= Third Window Films =

UK film distributor

Third Window Films is a UK-based distributor of movies from East Asia founded in 2005. They have provided distribution for numerous award-winning films, such as Oasis (Winner of Marcello Mastroianni Award, FIPRESCI Prize Signis Award and Special Director's Award at the Venice Film Festival), Himizu (Winner of the Marcello Mastroianni Award at the Venice Film Festival),Villain (Best Actress winner at the Montreal World Film Festival), Kotoko (Winner of the Best Film Award in the Orizzonti of the Venice Film Festival), Memories of Matsuko (Best Actress, Best Editing and Best Music at Japan Academy Award) and more.

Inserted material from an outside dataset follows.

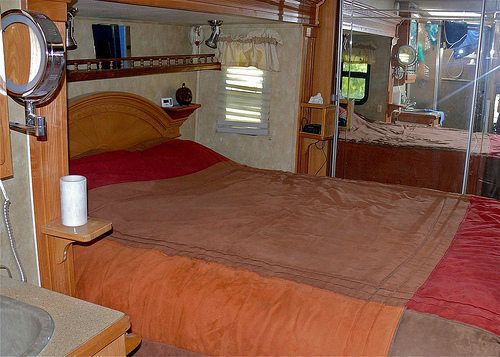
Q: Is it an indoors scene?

Although receiving cult status in the UK for releasing such films as Love Exposure, Cold Fish, Fish Story, Tetsuo: The Iron Man and others, many of Third Window Films' titles are blockbusters that feature household names in their native countries. For instance, Guns & Talks features Korean idol Won Bin star of Mother, For Love's Sake by Takashi Miike played Out of Competition at the Cannes Film Festival, Vulgaria was the highest grossing Hong Kong film of 2012 and Confessions held the number one spot in Japan for a whole month despite strong competition from Sex and the City 2 and Iron Man 2 and was Japan's official nomination for the 2010 Academy Awards.

Third Window Films also has handled worldwide sales and distribution for many other titles which have been international and domestic successes, such as Shinichiro Ueda's One Cut of the Dead, Junta Yamaguchi's Beyond the Infinite Two Minutes, Junichi Yasuda's A Samurai in Time and more. Third Window Films have also worked heavily in the remastering and re-releasing of many long-lost Japanese classics such as Mermaid Legend, Door, The Legend of The Stardust Brothers, The Crazy Family (1984 film), etc.

In 2011, Third Window Films opened a branch office in Japan, Third Window Films Japan, to handle international co-productions. Their first co-production, The Land of Hope directed by Sion Sono, won the NETPAC Award at the Toronto International Film Festival in 2012.

In 2013, they created the first international large-scale co-production for a Japanese comedy, with Yosuke Fujita's Fuku-chan of FukuFuku Flats. The project brought in Tucker Film in Italy, Joint Entertainment in Taiwan, Rapid Eye Movies in Germany and partnered them with Japan's TV Man Union and Phantom Films. Third Window Films setup distribution deals as well for all 5 countries.

In 2015, they fully produced the Japanese independent film Lowlife Love (Gesu no Ai) directed by Uchida Eiji. The film is a 100% production of Third Window Films and stars many well-known Japanese actors such as Denden, Shugo Oshinari, Kiyohiko Shibukawa, Kanji Tsuda, Yoshihiko Hosoda and Houka Kinoshita.

They followed up Lowlife Love with the 2017 production Love and Other Cults also directed by Uchida Eiji. The film was also an independent production of Third Window Films and starred some of the biggest names in Japanese cinema such as Sairi Ito and Suga Kenta.

In 2019, Third Window Films produced Tezuka's Barbara, an adaptation of the Osamu Tezuka manga directed by his son Makoto Tezuka. The film featured Christopher Doyle as the cinematographer and starred two of Japan's most famous names in ex-SMAP star Goro Inagaki and actress Fumi Nikaido.